[[ TEXT FOR ANALYSIS, beginning ]]

Long Day’s Journey into Night

by

Eugene O’Neill

Teachers and parents! Our Teacher Edition on Long Day’s Journey into Night makes teaching easy.

Long Day’s Journey into Night Summary

It is morning in the Tyrones’ summer home when the play begins. James Tyrone—an aging matinee star—is spending time with his wife, Mary, who has recently returned from a sanatorium. James expresses his happiness at Mary being back and encourages her to “keep up the good work.” Mary appears restless, admitting she got little sleep the night before because of a nearby foghorn that blared until morning.

[[ TEXT FOR ANALYSIS, end ]]
[[ COLLECTED DATA, beginning ]]

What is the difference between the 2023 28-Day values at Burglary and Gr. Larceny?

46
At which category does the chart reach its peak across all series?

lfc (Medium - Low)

[[ COLLECTED DATA, end ]]

REQUIRED TASKS:
**1.** In the summary of Long Day's Journey into Night, what does Mary say kept her from sleeping the night before?
**2.** Go on with the summary of Long Day's Journey into Night from its last sentence.
The data that comes after the text is separate material.

ANSWER SECTION:
**1.** A nearby foghorn that blared until morning.

**2.**
Before long, James and Mary’s eldest son, Jamie, enters. He’s thirty-three and good-looking but “lacks his father’s vitality,” since “the signs of premature disintegration are on him.” His little brother, Edmund, also enters. He is ten years younger, thinner, and looks sickly. Once the two brothers settle in, the family bickers in a way that fluctuates between playfulness and flat-out scorn, especially when James accuses his sons of making fun of him behind his back. After arguing, Edmund gets up and leaves the room, exhausted by the way his father berates him and Jamie for having no work ethic. After he leaves, Mary says that James should go easy on Edmund, since the young man has a “summer cold.” “It’s not just a cold he’s got,” Jamie interjects. “The Kid is damned sick.” Spinning to face him, Mary responds, “Why do you say that? It is just a cold! Anyone can tell that! You always imagine things!”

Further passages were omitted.